À tous les mélomanes qui se plaignent de toujours entendre les mêmes œuvres poncives en récital, il faudrait souffler très fort : Florian Noack. Car avec quelle joie gourmande on a écouté vendredi dernier à l'Auditorium de la Fondation Louis Vuitton le jeune pianiste belge dans ses propres transcriptions ! Déjà le disque nous avait livré de belles trouvailles pianistiques, une clarté de jeu… mais rien ne pouvait laisser pressentir l’énergie résolue, quasi athlétique, avec laquelle il nous les a présentées hier au concert !

Florian Noack © Nymus Artists
Florian Noack
© Nymus Artists

Le concert débute avec sa transcription du Concerto pour 4 claviers (BWV 1065) de Bach.

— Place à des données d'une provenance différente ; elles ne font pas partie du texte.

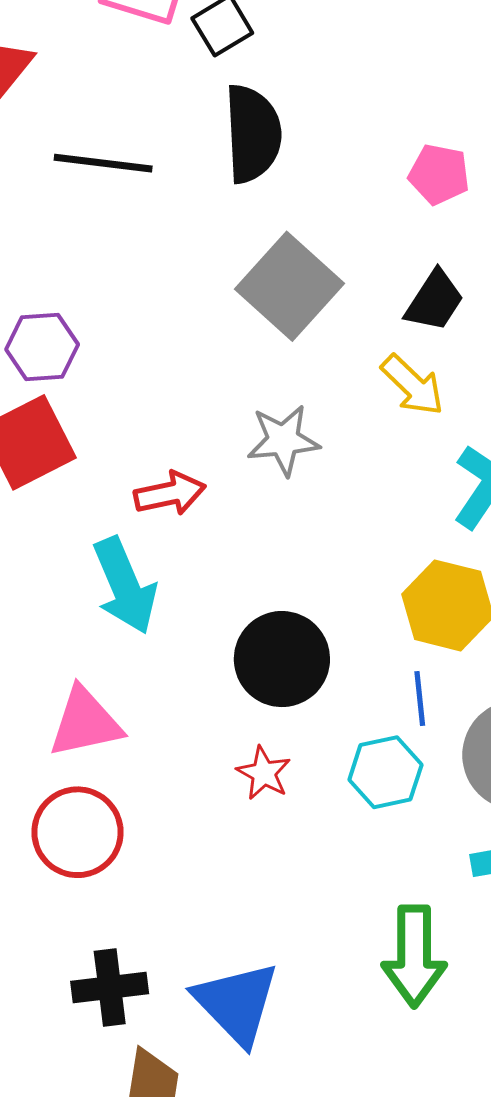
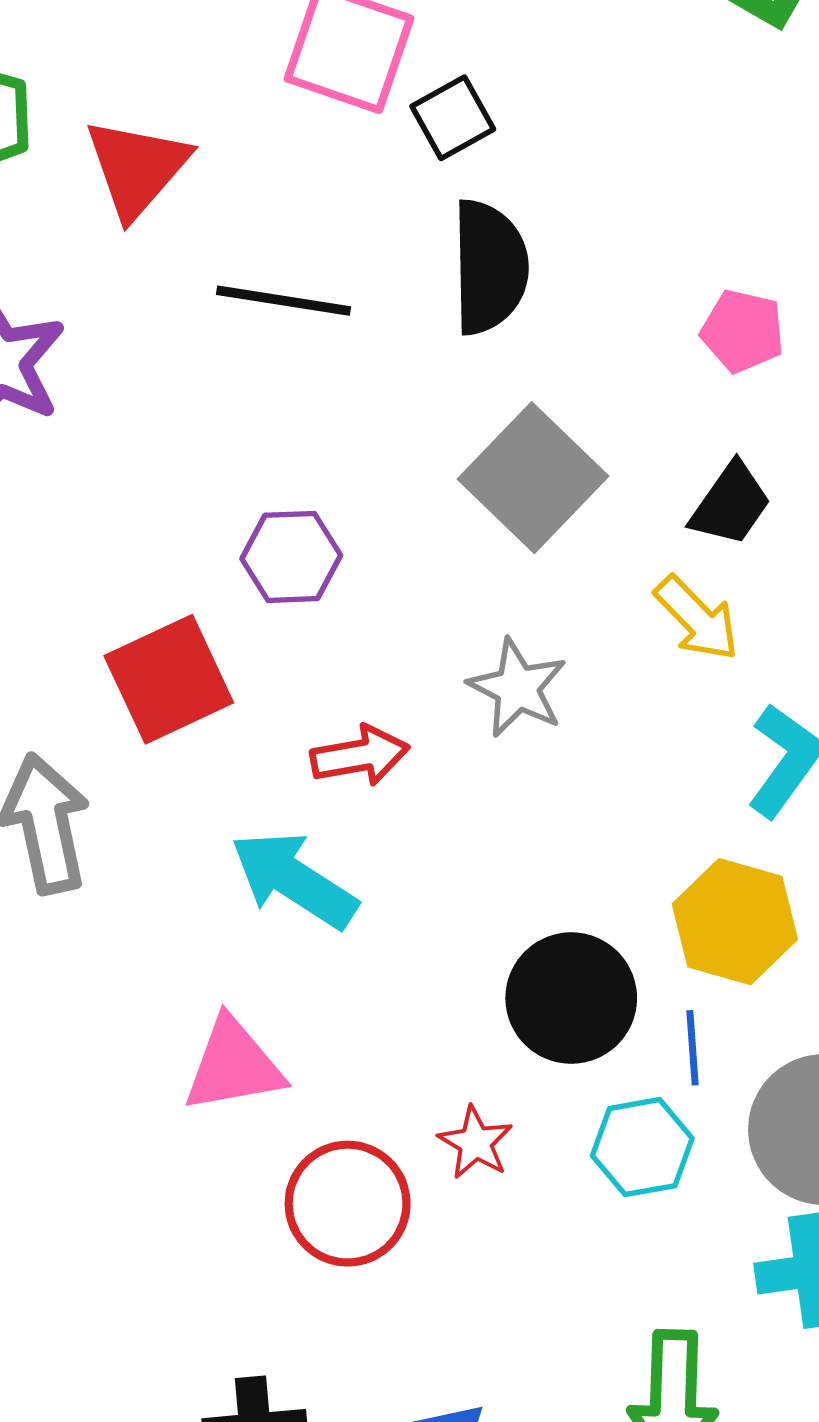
purple hexagon: (42, 347) -> (291, 557), moved
gray star: (283, 440) -> (517, 688), turned 30
cyan arrow: (125, 586) -> (294, 880), turned 144
black circle: (282, 659) -> (571, 998), moved
red circle: (78, 832) -> (348, 1204), moved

Déconcertante quadrature du cercle, qu'il nous restitue avec calme et (presque) décontraction. Ce qui est frappant, en dépit de la polyphonie naturelle à l’œuvre dans ce concerto, c’est l’unité de l’univers sonore qui nous est présenté. Sitôt le contact établi avec le clavier, le timbre est net, franc et pigmenté. Tout chante et s’anime dans l’Allegro, d’humeur gaillarde, tandis que les voix sœurs se répondent, s’interpellent, se substituent les unes aux autres. Que cette fête musicale soit donnée par un seul instrumentiste, on a peine à y croire !

Infinie puissance de suggestion dans le Largo, où l'on croirait entendre tout un orchestre en catimini dans les arpèges de la main droite... ici encore, tout est affaire de dosage. Il s'agit également, par de légères arpégiations, de reproduir la multiplicité des attaques du collectif. C'est particulièrement vrai dans le Finale, moment où le pianiste laisse librement bondir son enthousiasme, et nous avec.

Qu'on se le tienne pour dit, les transcriptions de Florian Noack ne sont en rien des « réductions » : nul élagage ici, on rumine la chose et l’on tente de la résumer par d’autres biais. Et si parfois les doigts donnent l’impression de pianoter distraitement, c'est pour mieux servir certains effets de texture (effleurements, tremblements et autres délicatesses émaillent l'écriture).

Deuxième tour de force, le Roméo et Juliette de Tchaikovsky est donné avec une témérité dans les dynamiques et dans la tessiture qui n’ont d’égal que l’intelligibilité extrême, en toute dynamique et tessiture. On peut concevoir approche plus torturée, chaotique, plus primairement expressionniste, mais on peut également perdre en émotion brute ce que la sérénité du jeune pianiste parvient à nous transmettre au travers des octaves et des doubles-croches. C'est qu'il ne s'est pas fait la tâche facile : la densité musicale du propos est telle qu'elle requiert une ubiquité permanente des doigts et de l'esprit. Par chance, on a affaire ici à une technique déjà adulte, très digitalisée, tout en détente et indépendance des doigts.

Quelques marques de précipitation dans les Danses Polovtsiennes, nuisent momentanément à la clarté du propos. Les embrasements successifs, en vagues de plus en plus serrées, s’écrasent un peu dans la vitesse là où l’on aurait apprécié davantage d’élasticité et de rebond. Mais Florian Noack avance dans l'œuvre avec une ferveur jusqu’au-boutiste (jusque dans cette manière d’asséner son si grave) qui happe l'oreille et captive de bout en bout.

Plus loin, Shéhérazade confirme après Tchaikovsky la vision très juste que le pianiste possède de l'univers du poème symphonique « à la russe ». Dans un mouvement modéré et souple, le récit du prince Kalender s'anime sans que soient forcées les nuances. Florian Noack densifie par le souffle le fameux thème du violon solo (qui sans cela, aurait pu sonné un peu glabre) en des intériorisations d’un tact et d’une discrétion merveilleusement poétiques. Si certaines réalisations de studio, flattées sonorement par la reverb, peuvent être plus belles que les vraies, il n'en est rien ici : les échelonnements complexes de timbre diffractent la couleur contenue dans l'harmonie, avec par moment une splendeur sonore presque suffocante.

Admirable ouvrage, excellente soirée ! Sans faire de charme ni chercher d’esquive, Florian Noack nous a ébloui d'une exécution à hauteur du défi que représentent ses transcriptions. Il a été ovationné en conséquence.